One of the difficulties of understanding Islam is the contradictions that appear. Islam is called the religion of peace, but beheadings under the cry of “Allahu akbar” are common news items. There are non-violent Koran verses such as “let there be no compulsion in religion” which seem contradictory to verses calling for violence against non-Muslims.
Then there is the matter of the Koran dividing the world into believer and Kafir (non-believer). Allah loves the Muslims and hates the Kafir. Indeed, the stated purpose of the Koran is to create a world with no Kafirs.
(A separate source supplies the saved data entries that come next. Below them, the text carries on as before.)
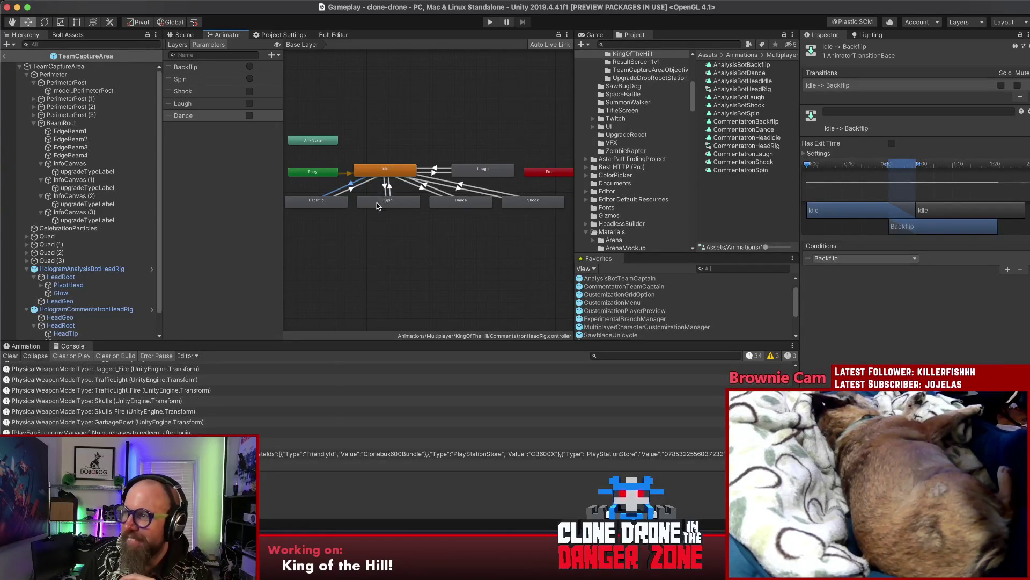
{"action": "left_click", "coordinate": [373, 220]}
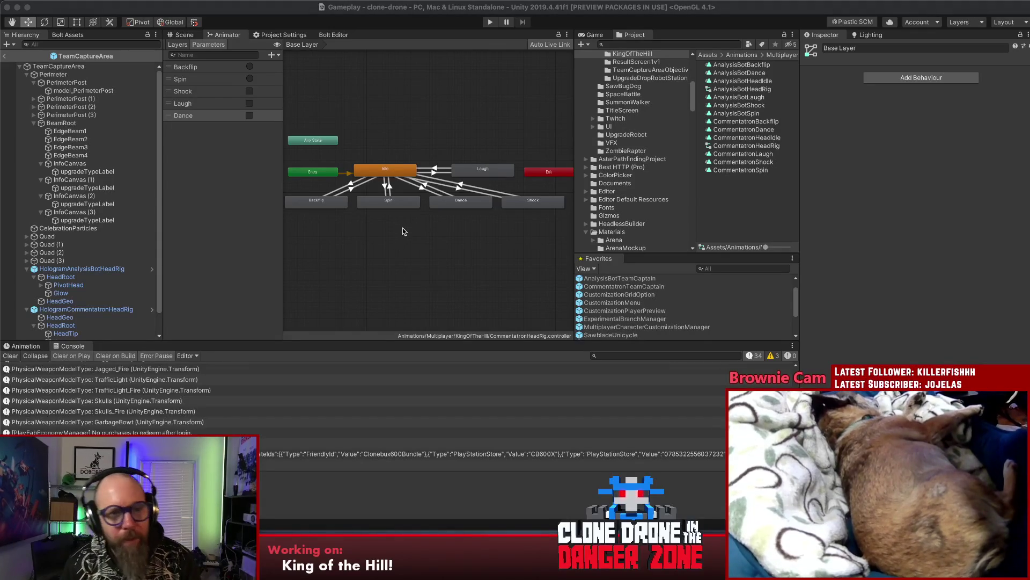
Step: Locate the CommentatronBackflip clip from its Animator state and untick Loop Time
{"action": "left_click", "coordinate": [327, 203]}
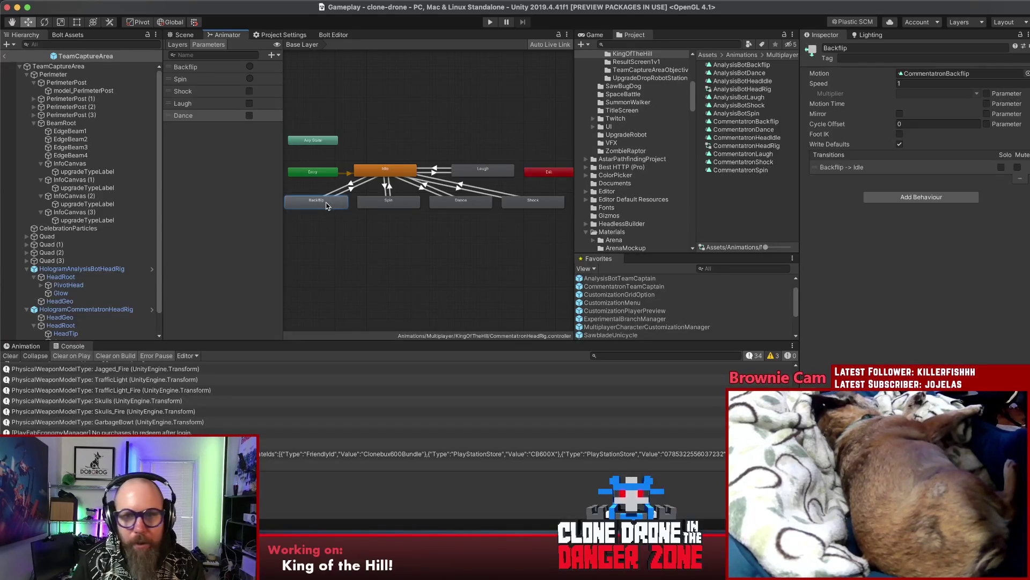
{"action": "double_click", "coordinate": [326, 204]}
{"action": "left_click", "coordinate": [758, 124]}
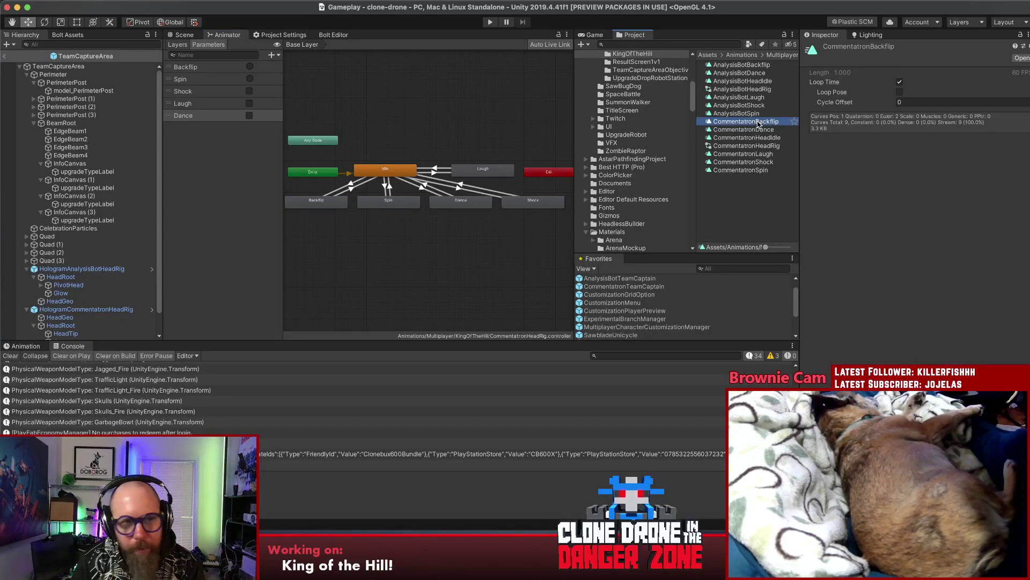
{"action": "left_click", "coordinate": [759, 124]}
{"action": "key", "text": "Return"}
{"action": "left_click", "coordinate": [899, 82]}
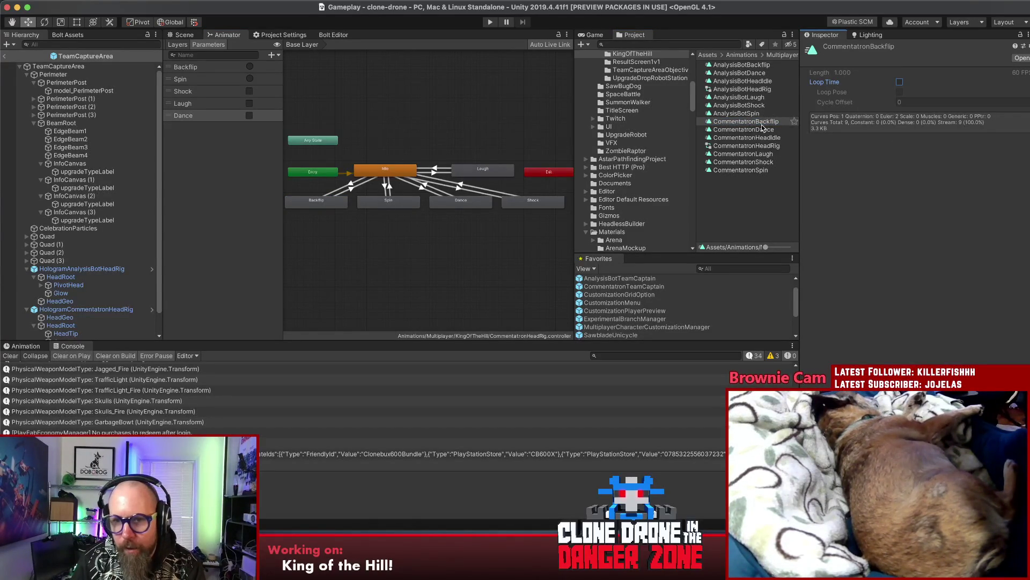
Step: Untick Loop Time on CommentatronSpin, AnalysisBotSpin and AnalysisBotBackflip clips
{"action": "left_click", "coordinate": [751, 170]}
{"action": "left_click", "coordinate": [900, 83]}
{"action": "left_click", "coordinate": [748, 112]}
Islamic ethics, based on the Trilogy, differ depending on who you are. A Muslim is to treat another Muslim as family, but a Kafir can be deceived. There are twelve verses in the Koran that say that a Muslim is never the true friend of a Kafir. A Muslim may not be enslaved, but a Kafir may be enslaved.
There are two different Mohammeds. When he was a religious teacher in Mecca, the only violence was verbal and fist fights. But when he went to Medina, he became a politician and a jihadist warrior.
Kafirs ask, “Which one is the real Islam”? The answer is that both are correct. Islam is built on contradictory assertions of a benevolent religious action or of a belligerent, more violent one, whichever seems the most appropriate at the time. The principles of dualism and submission are the defining factors in Islamic doctrine.